**To do:**
Wherever the string "worn" shows up in the records below, return that line.

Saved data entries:
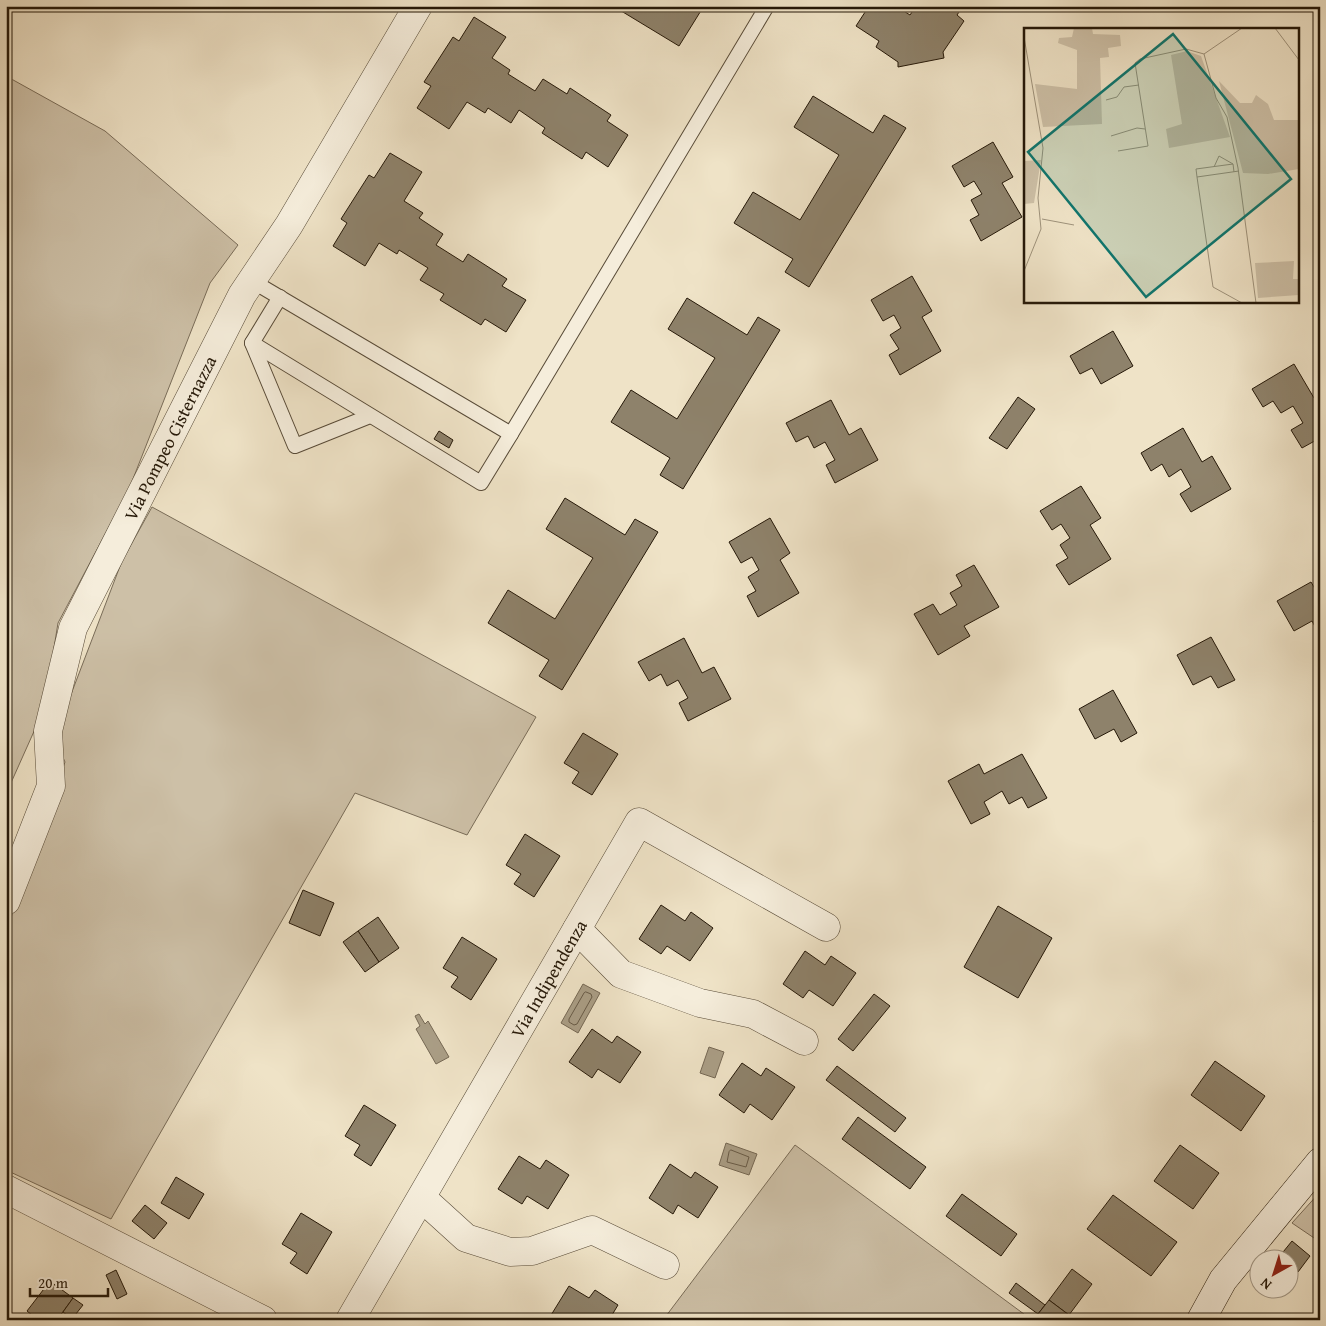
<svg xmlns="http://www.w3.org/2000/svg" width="1326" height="1326" viewBox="0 0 1326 1326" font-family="'Gentium Book Plus',serif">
  <rect width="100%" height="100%" fill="#efe3c7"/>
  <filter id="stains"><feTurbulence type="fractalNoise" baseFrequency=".004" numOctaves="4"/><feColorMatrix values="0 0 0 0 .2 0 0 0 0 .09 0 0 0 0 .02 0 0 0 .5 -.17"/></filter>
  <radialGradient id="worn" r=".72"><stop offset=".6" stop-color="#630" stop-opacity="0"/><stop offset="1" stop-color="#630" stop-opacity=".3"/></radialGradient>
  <g fill="#cdc0a7" stroke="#796c58">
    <path d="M6 76 105 131 238 245 210 283 129 489 58 623 44 709 6 794Z"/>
    <path d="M152 507 536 717 467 835 355 793 111 1219 6 1170V932L65 762 57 744 65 710 122 561Z"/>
    <path d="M795 1145 1032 1320H663Z"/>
    <path d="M1320 1192V1242L1292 1223Z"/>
  </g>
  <g fill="#aa9e86" stroke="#756854">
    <path d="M583 984 600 993 578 1033 561 1023Z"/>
    <path d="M419 1014 425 1024 428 1021 449 1057 436 1064 416 1029 420 1026 415 1016Z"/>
    <path d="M709 1047 724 1052 715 1078 700 1073Z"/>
    <path d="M726 1143 757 1154 749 1175 719 1165Z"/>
  </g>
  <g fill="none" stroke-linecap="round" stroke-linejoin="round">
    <g stroke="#685b47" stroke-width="1">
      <path d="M586 992 591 994 592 997 577 1024 574 1025 569 1022V1019L584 993Z"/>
      <path d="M731 1150 749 1157 746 1167 727 1162 729 1152Z"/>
    </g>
  </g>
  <g fill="#8e826b" stroke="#251808">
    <path d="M613 6H697L702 9 679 46Z"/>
    <path d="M869 6H896L910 15 916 6H963L957 15 964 21 943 52 944 58 898 67V62L876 47 879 41 856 26Z"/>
    <path d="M474 17 506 37 492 58 510 70 508 74 535 91 543 79 567 94 570 88 611 115 607 121 628 135 608 167 586 152 582 159 542 133 545 128 519 110 511 123 488 108 485 113 467 102 449 129 417 108 431 86 424 82 453 37 459 41Z"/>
    <path d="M813 96 873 133 884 115 906 128 809 287 785 272 793 259 734 223 753 192 800 220 839 155 794 127Z"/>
    <path d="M993 142 1013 177 1002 183 1022 217 981 241 970 220 979 215 971 200 982 194 974 181 964 187 952 166Z"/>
    <path d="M390 153 422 172 404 201 423 213 419 218 443 234 436 245 463 262 468 254 507 279 502 286 526 300 506 332 485 319 481 325 440 300 444 294 420 280 428 268 399 250 397 254 379 243 365 266 333 246 347 223 341 219 369 175 374 178Z"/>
    <path d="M912 276 932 311 922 317 941 351 900 375 889 355 899 349 890 335 901 328 894 315 883 321 871 300Z"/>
    <path d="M687 298 747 335 758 317 780 330 683 489 660 475 670 458 611 422 631 390 677 419 715 358 668 329Z"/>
    <path d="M1113 331 1133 366 1101 384 1092 368 1080 374 1070 356Z"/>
    <path d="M1294 364 1314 398 1320 395V438L1302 448 1291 430 1303 423 1293 406 1281 413 1273 401 1263 407 1252 389Z"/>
    <path d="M1018 397 1035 409 1007 449 989 438Z"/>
    <path d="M831 400 849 435 861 428 878 460 835 483 826 465 835 460 825 442 814 448 808 436 796 442 786 423Z"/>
    <path d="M1183 428 1202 462 1212 456 1231 489 1191 512 1180 494 1191 487 1181 469 1169 477 1162 464 1151 471 1141 453Z"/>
    <path d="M439 431 453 440 449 448 434 439Z"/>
    <path d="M1081 486 1101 518 1090 525 1111 559 1069 585 1056 565 1068 558 1060 545 1070 538 1061 524 1052 530 1040 511Z"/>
    <path d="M565 498 625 535 635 519 658 532 562 690 539 676 549 660 488 623 508 590 555 619 593 558 546 529Z"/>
    <path d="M770 518 790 553 780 560 799 593 758 617 747 596 756 591 748 577 759 570 752 557 741 563 729 542Z"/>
    <path d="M974 565 999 607 964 626 970 636 938 655 914 614 933 604 940 615 957 605 950 593 962 586 956 575Z"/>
    <path d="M1311 582 1320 597 1319 634 1312 621 1294 631 1277 601Z"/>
    <path d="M1211 637 1235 680 1218 688 1211 676 1193 685 1177 655Z"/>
    <path d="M684 638 702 673 714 667 731 699 688 721 679 703 688 698 678 680 667 686 661 674 649 681 638 662Z"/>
    <path d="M1113 690 1137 733 1121 742 1114 729 1095 739 1079 709Z"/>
    <path d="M583 733 618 754 592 795 572 783 579 772 564 763Z"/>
    <path d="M1022 754 1047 798 1028 808 1022 797 1009 804 1002 791 984 802 990 814 971 824 948 781 979 764 984 774Z"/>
    <path d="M1320 803V824L1314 822Z"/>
    <path d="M525 834 560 856 534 897 514 884 521 874 506 865Z"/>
    <path d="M303 890 334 903 320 936 289 923Z"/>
    <path d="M661 905 685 921 691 912 713 928 690 961 667 946 661 954 639 939Z"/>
    <path d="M998 906 1052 938 1018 998 964 967Z"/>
    <path d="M378 917 399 948 379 962 358 931Z"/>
    <path d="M358 931 379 962 365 972 343 942Z"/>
    <path d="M462 937 497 959 471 1000 451 987 458 977 443 968Z"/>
    <path d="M805 951 825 965 831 956 856 973 833 1006 809 990 803 998 783 984Z"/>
    <path d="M874 994 890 1006 853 1051 838 1039Z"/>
    <path d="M592 1029 612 1043 617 1036 641 1052 620 1083 598 1069 592 1078 569 1062Z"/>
    <path d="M1215 1061 1265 1096 1241 1131 1191 1095Z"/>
    <path d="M742 1063 761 1076 766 1068 795 1087 772 1120 750 1104 744 1113 719 1095Z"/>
    <path d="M837 1066 906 1118 895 1132 826 1080Z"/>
    <path d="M364 1105 396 1125 371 1166 354 1155 360 1145 345 1136Z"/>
    <path d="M858 1117 926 1167 910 1189 842 1139Z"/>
    <path d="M1180 1145 1219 1173 1193 1209 1154 1181Z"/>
    <path d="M519 1156 540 1169 546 1160 569 1175 548 1209 527 1196 522 1204 498 1189Z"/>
    <path d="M670 1164 691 1178 695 1172 718 1187 698 1218 678 1205 673 1214 649 1198Z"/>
    <path d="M176 1177 204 1194 189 1219 161 1203Z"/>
    <path d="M962 1194 1017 1234 1001 1256 946 1216Z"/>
    <path d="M1113 1195 1177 1242 1151 1276 1087 1229Z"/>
    <path d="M145 1205 167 1223 154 1239 132 1221Z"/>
    <path d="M301 1213 332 1232 307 1274 290 1263 297 1253 282 1244Z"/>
    <path d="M1292 1241 1310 1256 1298 1272 1288 1264V1258L1279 1257Z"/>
    <path d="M1072 1269 1092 1284 1069 1315 1049 1300Z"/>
    <path d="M116 1270 127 1294 117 1299 106 1275Z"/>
    <path d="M50 1281 73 1298 57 1320H38L27 1311Z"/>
    <path d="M1016 1283 1045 1305 1038 1314 1009 1293Z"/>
    <path d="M569 1286 589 1298 595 1290 618 1305 609 1320H548Z"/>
    <path d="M73 1298 83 1305 72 1319 63 1312Z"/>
    <path d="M1049 1300 1069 1315 1065 1320H1045L1038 1314Z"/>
  </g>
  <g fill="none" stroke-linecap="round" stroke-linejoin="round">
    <g stroke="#584b38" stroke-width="16">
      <g id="lane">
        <path d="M252 281 511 434 767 6"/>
        <path d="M280 297 252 343 481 483 511 434"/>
        <path d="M252 343 295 446 370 416"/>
      </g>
    </g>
    <g stroke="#584b38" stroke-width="29">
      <g id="street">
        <path id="s1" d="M6 901 51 786 48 731 73 628 242 295 289 225 418 6"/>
        <path d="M577 929 621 974 700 1003 753 1014 804 1041"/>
        <path d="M6 1189 263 1320"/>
        <path d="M422 1198 466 1238 510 1252 532 1251 592 1230 665 1265"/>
        <path id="s2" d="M350 1320 639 822 826 927"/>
      </g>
    </g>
    <g stroke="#251808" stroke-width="29">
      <path id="secondary" d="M1201 1320 1223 1280 1320 1162"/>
    </g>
    <use href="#lane" stroke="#f5eddb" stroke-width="14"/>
    <use href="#street" stroke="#f5eddb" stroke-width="28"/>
    <use href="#secondary" stroke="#f5eddb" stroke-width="28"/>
  </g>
  <g text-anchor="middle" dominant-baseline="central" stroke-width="4" stroke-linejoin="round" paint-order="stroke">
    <g font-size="18" fill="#251808" stroke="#f5eddb">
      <text stroke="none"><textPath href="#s1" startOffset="498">Via Pompeo Cisternazza</textPath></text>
      <text stroke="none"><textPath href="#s2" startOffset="395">Via Indipendenza</textPath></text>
    </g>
  </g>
  <g transform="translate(1024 28)">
    <rect width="275" height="275" fill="#efe3c7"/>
    <path d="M50 0H68L69 6 96 7 97 18 84 20 85 29 76 30 78 96 19 99 11 56 53 61V22L34 15 35 10 48 9ZM163 23 177 28 206 109 145 120 142 101 158 96 147 27ZM195 53 216 75H228L232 67 244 76 250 92H275V141L244 146 219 145ZM17 132 10 175 0 176V133ZM270 233 269 251H275V267L234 270 231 235Z" fill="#cdc0a7"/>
    <path fill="none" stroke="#9e927b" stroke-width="1" d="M251 0 275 32M0 9 19 120 14 170 17 201 0 243M180 26 192 70 203 89 214 140 232 275M82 72 93 69 100 59 115 57M87 108 113 100 121 101M94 123 124 118 111 35 116 31 162 21 180 26 218 0M190 139 195 128 209 136M215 143 173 149 189 259 218 275M173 149 172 141 209 136 210 144M18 191 50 197"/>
    <path fill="#0f766e" fill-opacity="0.15" stroke="#0f766e" stroke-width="2.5" d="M149 6 267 151 122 269 4 124Z"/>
    <rect width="275" height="275" fill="none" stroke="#251808" stroke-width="2.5"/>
  </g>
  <rect width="1326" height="1326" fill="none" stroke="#efe3c7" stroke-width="25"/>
  <rect x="8" y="8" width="1311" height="1311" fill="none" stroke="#251808" stroke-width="2.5"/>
  <rect x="12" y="12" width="1301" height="1301" fill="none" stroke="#251808"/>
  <g transform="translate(1274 1274) rotate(219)"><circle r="24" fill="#f5eddb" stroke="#a29887"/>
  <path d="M0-4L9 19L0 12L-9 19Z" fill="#8f2418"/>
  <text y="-8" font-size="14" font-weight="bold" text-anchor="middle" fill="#251808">N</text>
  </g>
  <path d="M30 1288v8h78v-8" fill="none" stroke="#251808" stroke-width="2.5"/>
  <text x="38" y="1288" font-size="15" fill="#251808" stroke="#f5eddb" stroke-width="4" paint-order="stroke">20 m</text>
  <rect width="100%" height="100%" filter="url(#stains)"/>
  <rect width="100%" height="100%" fill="url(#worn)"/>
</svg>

**Written solution:**
  <radialGradient id="worn" r=".72"><stop offset=".6" stop-color="#630" stop-opacity="0"/><stop offset="1" stop-color="#630" stop-opacity=".3"/></radialGradient>
  <rect width="100%" height="100%" fill="url(#worn)"/>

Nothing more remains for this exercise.